The story was motivated by some new review study of the research that demonstrates this phenomenon, but that is not at all interesting because, as I said, those of us familiar with the subject already knew the information. Perhaps the review includes something new, but such articles usually do not, and I am doubtful enough to not want to even bother to look it up. More interesting is Bakalar closing the article with a quote from the study author,
Journalists have to be careful about press releases with ‘new’ or ‘groundbreaking’ studies presented with relative risk reductions. For example, a study might claim a risk reduction of 50 percent. If the risk goes from 20 percent to 10 percent, that’s impressive. If it goes from 4 percent to 2 percent, it’s not. And both of them are 50 percent reductions.The latter part of that is wrong in the sense that it is overly simplistic, suggesting that the study author does not really know what he is talking about, another good reason to not bother to read the study. If the risk of, say, having one's BMI increase to 25 sometime in the next decade goes from 20% to 10%, that is quite likely not consequential for health outcomes. If the risk of having your brain eaten by zombies in the next week drops from 4% to 2% I would say that is tremendously important good news.

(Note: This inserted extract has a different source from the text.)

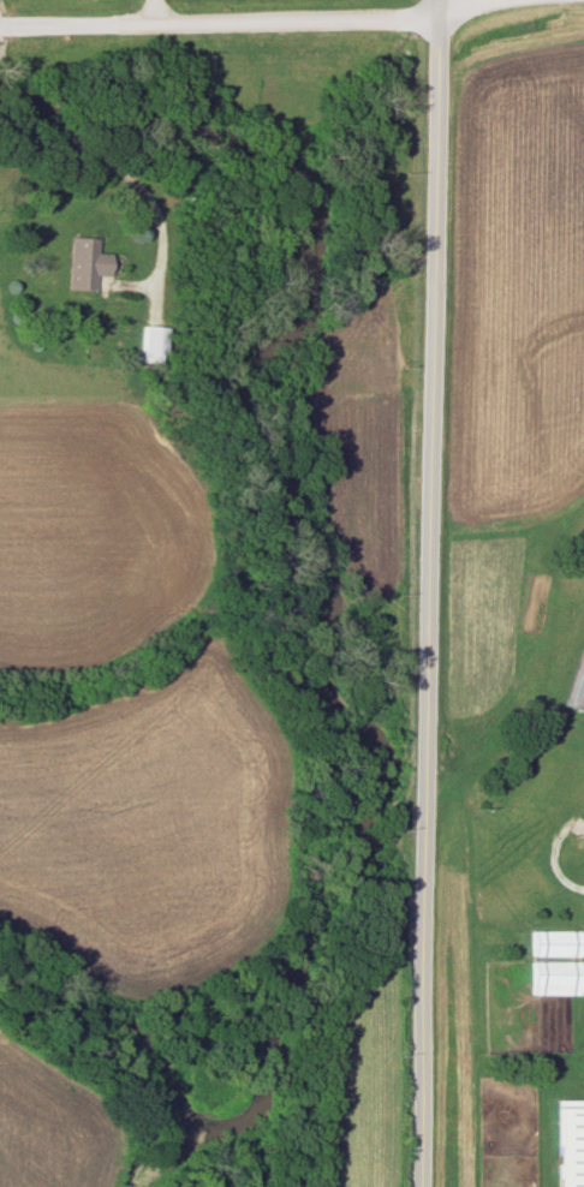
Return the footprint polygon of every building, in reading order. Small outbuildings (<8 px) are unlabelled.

But the first bit of the quote is good advice. It is one of the many reasons to not get too excited about "groundbreaking" research. Even better advice would be to consider the risk in terms of overall health risk, rather than in terms of one disease in isolation. Increasing the risk of brain cancer by 20% (which sounds more impressive than a relative risk of 1.2, which is why they put it that way) caused by using a cell phone at an extreme level has a very trivial effect on someone's overall risk of getting a fatal cancer. But I doubt that NYT reporters are going to pick up on this advice from their own paper, let alone more complicated points like the one I made.
Of course, Bakalar himself might have been more cautious about how "new" the study he reported on really was, given that it seemed to contain absolutely nothing new.
Of course, maybe reading The Onion would be better still, since it recently reported the headline,
Study: All American Problems Could Be Solved By Just Stopping And Thinking For Two SecondsThat really could eliminate a lot of bad health reporting, in ways that I have noted in this series ("what does that even mean?" "is that really possible?"). It might, however, have gone a bit far in claiming:
"We found that in 93 percent of cases, a positive outcome could have been achieved if Americans simply splashed a little water on their faces.… Our data indicate that when U.S. citizens don't take a second to compose themselves, they typically charge in like maniacs and hurt either themselves or several million Iraqi civilians." Mallory said a good rule of thumb for Americans is to think of a plan, stop, and then do the complete opposite.This advice is probably far too harsh even for health reporters, though maybe it is about right when NYT reporters are writing about anything Bloomberg says about health. Though the same is true for their counterparts in the UK are reporting about alcohol, or those in India are writing about tobacco this is clearly an international problem).